• What the task asks: Below are the entries; give again exactly the lines from the one mentioning "apple: present [647,733,685,773]" through the one mentioning "spray bottle: present [840,321,903,431]", inclusive.

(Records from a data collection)
[Start of Attachment]

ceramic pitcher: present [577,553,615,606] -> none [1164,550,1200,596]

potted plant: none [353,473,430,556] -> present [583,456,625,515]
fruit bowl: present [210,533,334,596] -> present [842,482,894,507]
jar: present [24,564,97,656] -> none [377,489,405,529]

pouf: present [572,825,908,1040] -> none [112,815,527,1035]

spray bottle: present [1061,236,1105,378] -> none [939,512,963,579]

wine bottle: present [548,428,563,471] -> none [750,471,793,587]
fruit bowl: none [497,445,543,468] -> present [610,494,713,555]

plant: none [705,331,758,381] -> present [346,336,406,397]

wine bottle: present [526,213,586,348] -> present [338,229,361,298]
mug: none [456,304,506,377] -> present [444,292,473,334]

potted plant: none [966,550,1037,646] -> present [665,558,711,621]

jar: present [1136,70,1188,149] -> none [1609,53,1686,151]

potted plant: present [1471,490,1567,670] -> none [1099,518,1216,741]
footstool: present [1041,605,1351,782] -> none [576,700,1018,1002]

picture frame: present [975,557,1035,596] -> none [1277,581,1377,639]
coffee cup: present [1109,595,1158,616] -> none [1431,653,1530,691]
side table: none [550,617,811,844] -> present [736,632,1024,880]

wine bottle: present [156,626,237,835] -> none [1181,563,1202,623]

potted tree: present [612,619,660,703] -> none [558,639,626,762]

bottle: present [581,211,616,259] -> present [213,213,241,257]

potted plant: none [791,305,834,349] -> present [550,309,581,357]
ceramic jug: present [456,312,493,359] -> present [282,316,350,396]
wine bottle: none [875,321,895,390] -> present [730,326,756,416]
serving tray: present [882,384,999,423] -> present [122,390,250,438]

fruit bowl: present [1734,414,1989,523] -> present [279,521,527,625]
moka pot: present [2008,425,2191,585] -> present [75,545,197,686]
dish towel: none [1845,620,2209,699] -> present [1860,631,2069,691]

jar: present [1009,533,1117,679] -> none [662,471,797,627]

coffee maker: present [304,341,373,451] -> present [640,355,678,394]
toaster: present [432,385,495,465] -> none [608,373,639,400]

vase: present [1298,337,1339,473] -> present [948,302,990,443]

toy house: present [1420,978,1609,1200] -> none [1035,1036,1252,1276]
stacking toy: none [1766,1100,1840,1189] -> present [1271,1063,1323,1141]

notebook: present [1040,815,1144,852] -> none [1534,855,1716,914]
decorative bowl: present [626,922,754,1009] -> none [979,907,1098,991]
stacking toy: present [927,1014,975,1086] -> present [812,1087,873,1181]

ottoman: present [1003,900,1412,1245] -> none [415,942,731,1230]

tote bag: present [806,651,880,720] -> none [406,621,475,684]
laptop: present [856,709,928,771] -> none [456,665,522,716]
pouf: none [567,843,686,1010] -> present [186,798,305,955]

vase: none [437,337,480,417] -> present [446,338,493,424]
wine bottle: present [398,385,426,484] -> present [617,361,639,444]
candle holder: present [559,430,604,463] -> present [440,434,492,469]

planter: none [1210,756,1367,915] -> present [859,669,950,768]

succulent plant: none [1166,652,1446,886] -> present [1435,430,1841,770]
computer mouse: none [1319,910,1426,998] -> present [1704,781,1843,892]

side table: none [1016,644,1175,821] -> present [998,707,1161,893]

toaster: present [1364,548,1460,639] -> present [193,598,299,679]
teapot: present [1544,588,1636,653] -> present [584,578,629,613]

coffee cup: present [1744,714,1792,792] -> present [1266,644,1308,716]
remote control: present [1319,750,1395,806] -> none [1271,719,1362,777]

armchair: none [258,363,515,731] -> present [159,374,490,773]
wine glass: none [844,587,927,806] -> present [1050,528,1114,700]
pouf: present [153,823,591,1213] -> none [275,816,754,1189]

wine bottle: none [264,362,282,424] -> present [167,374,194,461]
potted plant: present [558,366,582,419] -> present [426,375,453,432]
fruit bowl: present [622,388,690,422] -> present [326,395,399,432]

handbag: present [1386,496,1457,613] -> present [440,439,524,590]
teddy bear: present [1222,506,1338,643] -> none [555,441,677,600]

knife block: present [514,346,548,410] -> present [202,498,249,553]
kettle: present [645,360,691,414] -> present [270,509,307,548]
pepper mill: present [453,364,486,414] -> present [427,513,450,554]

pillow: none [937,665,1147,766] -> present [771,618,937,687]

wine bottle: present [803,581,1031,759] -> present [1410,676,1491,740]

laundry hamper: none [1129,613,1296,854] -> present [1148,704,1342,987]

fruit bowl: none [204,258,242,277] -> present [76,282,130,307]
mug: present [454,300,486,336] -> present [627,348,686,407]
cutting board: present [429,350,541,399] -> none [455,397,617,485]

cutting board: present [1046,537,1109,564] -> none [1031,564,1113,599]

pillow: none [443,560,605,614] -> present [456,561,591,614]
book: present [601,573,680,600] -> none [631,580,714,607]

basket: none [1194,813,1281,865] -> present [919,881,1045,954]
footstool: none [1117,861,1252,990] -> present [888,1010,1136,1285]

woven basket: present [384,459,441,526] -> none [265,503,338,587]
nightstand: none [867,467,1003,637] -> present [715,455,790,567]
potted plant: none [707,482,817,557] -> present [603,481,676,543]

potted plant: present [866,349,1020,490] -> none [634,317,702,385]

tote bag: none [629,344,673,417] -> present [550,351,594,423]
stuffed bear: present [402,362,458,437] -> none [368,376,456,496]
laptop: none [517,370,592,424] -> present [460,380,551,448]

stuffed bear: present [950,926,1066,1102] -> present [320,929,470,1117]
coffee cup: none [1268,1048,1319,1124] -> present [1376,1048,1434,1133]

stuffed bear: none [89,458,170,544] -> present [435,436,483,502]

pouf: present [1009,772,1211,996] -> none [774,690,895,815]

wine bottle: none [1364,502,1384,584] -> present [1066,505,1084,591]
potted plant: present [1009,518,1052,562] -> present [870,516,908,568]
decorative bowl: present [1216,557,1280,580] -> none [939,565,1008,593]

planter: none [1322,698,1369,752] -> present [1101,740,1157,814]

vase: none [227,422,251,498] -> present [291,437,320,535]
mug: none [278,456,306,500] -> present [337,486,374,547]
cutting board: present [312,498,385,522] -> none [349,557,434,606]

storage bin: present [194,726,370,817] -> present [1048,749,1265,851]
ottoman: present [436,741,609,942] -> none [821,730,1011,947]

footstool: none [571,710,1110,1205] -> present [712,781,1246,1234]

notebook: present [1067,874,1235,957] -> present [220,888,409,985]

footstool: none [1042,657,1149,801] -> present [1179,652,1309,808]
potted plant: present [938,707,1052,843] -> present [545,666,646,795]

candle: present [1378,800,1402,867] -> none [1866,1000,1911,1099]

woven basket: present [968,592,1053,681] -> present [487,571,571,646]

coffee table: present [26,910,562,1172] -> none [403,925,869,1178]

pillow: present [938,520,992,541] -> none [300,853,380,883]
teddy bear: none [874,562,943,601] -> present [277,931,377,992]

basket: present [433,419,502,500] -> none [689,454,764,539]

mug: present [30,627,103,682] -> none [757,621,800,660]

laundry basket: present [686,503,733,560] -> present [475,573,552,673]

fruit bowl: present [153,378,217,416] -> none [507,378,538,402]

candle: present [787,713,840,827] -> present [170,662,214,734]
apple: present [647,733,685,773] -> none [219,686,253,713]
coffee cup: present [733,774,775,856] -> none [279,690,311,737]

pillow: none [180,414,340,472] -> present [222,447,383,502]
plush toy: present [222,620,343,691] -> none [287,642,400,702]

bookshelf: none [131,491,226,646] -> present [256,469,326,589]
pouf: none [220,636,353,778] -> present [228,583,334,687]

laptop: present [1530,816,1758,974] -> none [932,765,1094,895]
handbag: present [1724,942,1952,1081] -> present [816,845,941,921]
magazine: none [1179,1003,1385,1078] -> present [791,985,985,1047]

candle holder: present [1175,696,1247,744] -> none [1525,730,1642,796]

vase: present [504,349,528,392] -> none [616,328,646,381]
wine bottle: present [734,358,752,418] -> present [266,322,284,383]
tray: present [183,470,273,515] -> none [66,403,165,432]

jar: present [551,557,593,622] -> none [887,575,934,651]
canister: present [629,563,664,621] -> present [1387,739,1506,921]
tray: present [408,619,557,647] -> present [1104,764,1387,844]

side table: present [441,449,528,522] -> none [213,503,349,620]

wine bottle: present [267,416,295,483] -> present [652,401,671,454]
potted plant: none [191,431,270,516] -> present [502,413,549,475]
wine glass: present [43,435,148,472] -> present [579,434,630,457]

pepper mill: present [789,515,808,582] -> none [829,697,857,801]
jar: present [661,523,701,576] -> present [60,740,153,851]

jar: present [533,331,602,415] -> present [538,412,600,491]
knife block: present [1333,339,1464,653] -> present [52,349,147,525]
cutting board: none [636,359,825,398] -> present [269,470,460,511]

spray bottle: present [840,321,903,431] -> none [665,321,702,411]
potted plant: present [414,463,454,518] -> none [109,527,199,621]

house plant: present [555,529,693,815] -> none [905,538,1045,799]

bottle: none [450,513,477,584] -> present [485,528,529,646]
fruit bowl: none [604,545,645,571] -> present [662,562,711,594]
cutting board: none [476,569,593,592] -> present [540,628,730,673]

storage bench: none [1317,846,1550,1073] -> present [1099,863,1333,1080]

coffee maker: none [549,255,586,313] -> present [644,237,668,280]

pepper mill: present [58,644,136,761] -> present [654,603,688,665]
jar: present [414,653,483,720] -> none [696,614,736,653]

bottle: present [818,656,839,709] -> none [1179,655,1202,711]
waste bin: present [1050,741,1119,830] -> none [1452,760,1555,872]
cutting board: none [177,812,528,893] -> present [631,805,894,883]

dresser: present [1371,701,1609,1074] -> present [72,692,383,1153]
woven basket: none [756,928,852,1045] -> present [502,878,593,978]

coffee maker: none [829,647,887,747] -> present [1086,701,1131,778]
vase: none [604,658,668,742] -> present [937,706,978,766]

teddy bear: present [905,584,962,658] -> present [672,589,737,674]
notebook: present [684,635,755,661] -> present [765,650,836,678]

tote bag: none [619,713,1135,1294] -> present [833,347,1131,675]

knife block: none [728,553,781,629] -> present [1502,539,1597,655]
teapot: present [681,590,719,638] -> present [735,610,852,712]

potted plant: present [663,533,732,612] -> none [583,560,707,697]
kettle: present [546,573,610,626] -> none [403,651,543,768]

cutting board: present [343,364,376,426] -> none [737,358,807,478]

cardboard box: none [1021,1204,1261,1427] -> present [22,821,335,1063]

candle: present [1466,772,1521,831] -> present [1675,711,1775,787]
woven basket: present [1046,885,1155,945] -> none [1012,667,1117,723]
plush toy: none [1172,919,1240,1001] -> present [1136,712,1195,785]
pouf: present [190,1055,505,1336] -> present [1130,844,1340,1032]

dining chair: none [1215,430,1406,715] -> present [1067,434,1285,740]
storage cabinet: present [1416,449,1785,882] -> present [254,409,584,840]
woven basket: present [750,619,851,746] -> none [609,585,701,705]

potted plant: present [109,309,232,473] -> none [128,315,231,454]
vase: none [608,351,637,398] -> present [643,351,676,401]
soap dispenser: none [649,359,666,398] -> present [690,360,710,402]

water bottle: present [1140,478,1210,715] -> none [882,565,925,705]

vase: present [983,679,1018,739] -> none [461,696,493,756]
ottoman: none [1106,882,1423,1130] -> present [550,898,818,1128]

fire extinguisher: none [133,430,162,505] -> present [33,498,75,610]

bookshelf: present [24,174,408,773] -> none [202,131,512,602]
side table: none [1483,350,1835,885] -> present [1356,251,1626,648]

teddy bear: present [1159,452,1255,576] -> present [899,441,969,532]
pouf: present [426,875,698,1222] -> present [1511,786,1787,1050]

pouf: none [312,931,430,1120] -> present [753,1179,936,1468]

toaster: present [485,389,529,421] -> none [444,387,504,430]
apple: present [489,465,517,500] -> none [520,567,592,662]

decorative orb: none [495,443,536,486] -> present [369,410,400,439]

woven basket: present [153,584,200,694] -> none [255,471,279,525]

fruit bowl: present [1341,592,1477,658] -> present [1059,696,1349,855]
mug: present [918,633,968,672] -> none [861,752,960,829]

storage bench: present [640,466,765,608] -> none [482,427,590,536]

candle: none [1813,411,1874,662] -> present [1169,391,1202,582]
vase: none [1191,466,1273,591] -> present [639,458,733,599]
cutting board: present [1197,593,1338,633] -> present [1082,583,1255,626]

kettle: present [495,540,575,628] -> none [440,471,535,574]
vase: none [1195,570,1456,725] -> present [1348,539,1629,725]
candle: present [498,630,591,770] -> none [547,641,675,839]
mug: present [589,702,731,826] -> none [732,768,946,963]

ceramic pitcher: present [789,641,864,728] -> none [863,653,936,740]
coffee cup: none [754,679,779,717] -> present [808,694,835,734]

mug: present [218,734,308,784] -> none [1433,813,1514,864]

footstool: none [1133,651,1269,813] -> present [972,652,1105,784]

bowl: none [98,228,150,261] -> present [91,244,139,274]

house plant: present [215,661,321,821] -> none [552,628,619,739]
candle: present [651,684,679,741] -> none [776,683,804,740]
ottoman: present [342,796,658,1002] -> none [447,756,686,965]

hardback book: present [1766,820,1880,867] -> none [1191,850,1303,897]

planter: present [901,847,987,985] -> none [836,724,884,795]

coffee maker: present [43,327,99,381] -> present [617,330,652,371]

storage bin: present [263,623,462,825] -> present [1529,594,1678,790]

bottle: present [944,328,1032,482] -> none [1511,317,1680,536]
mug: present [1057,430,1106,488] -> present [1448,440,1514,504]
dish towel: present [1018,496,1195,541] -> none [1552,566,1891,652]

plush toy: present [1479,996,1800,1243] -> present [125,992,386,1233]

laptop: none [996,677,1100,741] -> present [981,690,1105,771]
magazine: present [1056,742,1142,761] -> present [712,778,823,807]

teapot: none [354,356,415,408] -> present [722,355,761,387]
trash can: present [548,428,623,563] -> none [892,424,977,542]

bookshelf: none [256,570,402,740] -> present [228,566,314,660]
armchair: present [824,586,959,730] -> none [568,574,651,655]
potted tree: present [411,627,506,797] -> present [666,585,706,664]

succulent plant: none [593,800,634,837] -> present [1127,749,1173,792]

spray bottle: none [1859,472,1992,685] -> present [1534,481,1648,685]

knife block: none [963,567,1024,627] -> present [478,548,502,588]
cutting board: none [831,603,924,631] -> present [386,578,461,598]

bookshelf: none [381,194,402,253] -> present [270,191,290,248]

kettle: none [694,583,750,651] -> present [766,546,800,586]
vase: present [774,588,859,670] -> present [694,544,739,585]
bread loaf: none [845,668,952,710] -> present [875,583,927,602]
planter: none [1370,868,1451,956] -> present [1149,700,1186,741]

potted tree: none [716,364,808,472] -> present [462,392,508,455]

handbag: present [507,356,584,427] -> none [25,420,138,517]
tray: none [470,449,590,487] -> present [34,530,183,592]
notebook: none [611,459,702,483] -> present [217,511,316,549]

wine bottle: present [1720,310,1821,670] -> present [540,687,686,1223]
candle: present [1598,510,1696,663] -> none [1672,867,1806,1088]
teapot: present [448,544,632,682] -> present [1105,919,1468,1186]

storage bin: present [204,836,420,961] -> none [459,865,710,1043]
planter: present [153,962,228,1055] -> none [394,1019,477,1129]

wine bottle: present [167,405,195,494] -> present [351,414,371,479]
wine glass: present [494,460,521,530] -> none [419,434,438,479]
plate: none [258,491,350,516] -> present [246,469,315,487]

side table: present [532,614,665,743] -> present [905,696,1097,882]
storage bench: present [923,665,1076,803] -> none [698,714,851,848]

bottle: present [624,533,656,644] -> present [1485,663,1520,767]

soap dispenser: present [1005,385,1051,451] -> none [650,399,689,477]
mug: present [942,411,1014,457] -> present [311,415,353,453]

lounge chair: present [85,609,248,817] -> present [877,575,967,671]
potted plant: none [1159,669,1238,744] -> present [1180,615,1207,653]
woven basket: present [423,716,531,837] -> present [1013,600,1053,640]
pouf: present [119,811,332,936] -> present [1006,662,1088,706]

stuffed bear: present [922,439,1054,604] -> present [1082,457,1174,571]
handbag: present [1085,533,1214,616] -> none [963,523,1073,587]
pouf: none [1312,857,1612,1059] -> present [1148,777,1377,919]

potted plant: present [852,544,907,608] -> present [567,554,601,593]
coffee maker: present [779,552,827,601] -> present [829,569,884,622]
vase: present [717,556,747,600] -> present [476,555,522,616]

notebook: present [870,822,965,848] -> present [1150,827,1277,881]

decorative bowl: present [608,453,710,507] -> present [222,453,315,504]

[End of Attachment]

• Your solution:
apple: present [647,733,685,773] -> none [219,686,253,713]
coffee cup: present [733,774,775,856] -> none [279,690,311,737]

pillow: none [180,414,340,472] -> present [222,447,383,502]
plush toy: present [222,620,343,691] -> none [287,642,400,702]

bookshelf: none [131,491,226,646] -> present [256,469,326,589]
pouf: none [220,636,353,778] -> present [228,583,334,687]

laptop: present [1530,816,1758,974] -> none [932,765,1094,895]
handbag: present [1724,942,1952,1081] -> present [816,845,941,921]
magazine: none [1179,1003,1385,1078] -> present [791,985,985,1047]

candle holder: present [1175,696,1247,744] -> none [1525,730,1642,796]

vase: present [504,349,528,392] -> none [616,328,646,381]
wine bottle: present [734,358,752,418] -> present [266,322,284,383]
tray: present [183,470,273,515] -> none [66,403,165,432]

jar: present [551,557,593,622] -> none [887,575,934,651]
canister: present [629,563,664,621] -> present [1387,739,1506,921]
tray: present [408,619,557,647] -> present [1104,764,1387,844]

side table: present [441,449,528,522] -> none [213,503,349,620]

wine bottle: present [267,416,295,483] -> present [652,401,671,454]
potted plant: none [191,431,270,516] -> present [502,413,549,475]
wine glass: present [43,435,148,472] -> present [579,434,630,457]

pepper mill: present [789,515,808,582] -> none [829,697,857,801]
jar: present [661,523,701,576] -> present [60,740,153,851]

jar: present [533,331,602,415] -> present [538,412,600,491]
knife block: present [1333,339,1464,653] -> present [52,349,147,525]
cutting board: none [636,359,825,398] -> present [269,470,460,511]

spray bottle: present [840,321,903,431] -> none [665,321,702,411]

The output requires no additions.